Bandingkan jika kita melakukan pemilihan secara luring, para mahasiswa pada akhirnya harus memberikan effort lebih karena harus telebih dahulu untuk datang ke kampus, bahkan mengikuti prosedur yang lebih njelimet. Maka dari itu, mereka berkemungkinan tidak sempat untuk melakukan salat Istikharah sebagai pertimbangan tentang siapa calon ketua yang sebaiknya dipilih. Padahal para calon yang terpajang di halaman Instagram HMP-HMP pun belum tentu para mahasiswa (khususnya di semester dua) begitu tahu ataupun mengenalnya.

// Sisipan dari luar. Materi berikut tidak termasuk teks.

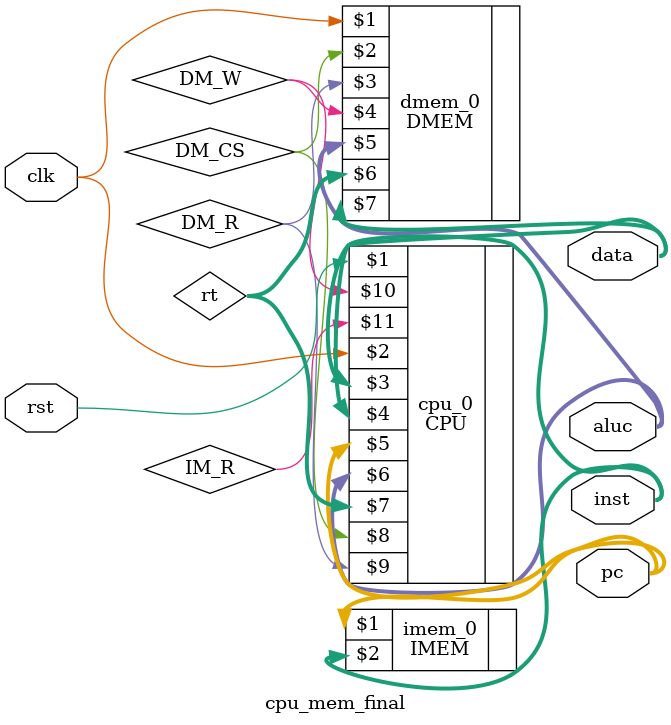
<source format=v>
`timescale 1ns / 1ps
module cpu_mem_final(
	input clk,
	input rst,
	output [31:0]inst,
	output [31:0]pc,
	output [31:0]aluc,
	output [31:0]data
    );
	 wire [31:0] rt;
	 wire IM_R,DM_W,DM_R,DM_CS;
	 CPU cpu_0(rst,clk,inst,data,pc,aluc,rt,DM_CS,DM_R,DM_W,IM_R);
	 IMEM imem_0(pc,inst);
	 DMEM dmem_0(clk,DM_CS,DM_R,DM_W,aluc,rt,data);
	 


endmodule

</source>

Memang di beberapa prosedur tidak sepenuhnya sempurna. Bahkan saya pribadi dibuat malu dengan secara tiba-tibanya muka saya terpajang menjadi calon wakil HMP tanpa adanya konfirmasi dari KPU (saya tidak mendaftar). Saya tidak begitu mengetahui (dan tidak mau tahu) bagaimana prosedur ini dijalankan, ataukah para calon yang ada sebetulnya tidak mendaftar tetapi ditunjuk oleh KPU itu sendiri; atau siapa saja dapat menjadi calon ketua HMP itu sendiri tanpa syarat khusus yang dihadirkan. Memang terdapat banyak kejanggalan, namun kejanggalan ini menjadi kejanggalan yang biadab (menurut saya). Memang terdapat juga kejanggalan atas eksklusifnya pemilihan ini. Jumlah suara yang dihadirkan tidak transparan untuk mahasiswa umum seperti saya. Pada akhirnya, hijab-hijab dari pemilu ini menjadi kecurigaan terhadap bersihnya hasil yang ada. Namun, akhir kata saya tegaskan kepada teman-teman bahwasanya tidaklah mungkin mahasiswa dari FUF melakukan kecurangan tersebut apalagi di bulan suci Ramadan. Maka dari itu marilah kita percaya kepada sesama mahasiswa.

Akhirul kalam, saya ucapkan bahwa tulisan ini adalah sebagai jawaban yang saya tulis secara subjektif dengan kaca mata (sudut pandang) saya sendiri. Sekian tulisan ini saya serahkan dan saya pasrahkan. Perang pemikiran tak lagi ada, karena pemikiran kita kiranya sudah dikubur pada tanah fakultas dengan hiasan pohon kamboja yang mekar pada halaman gedung B2.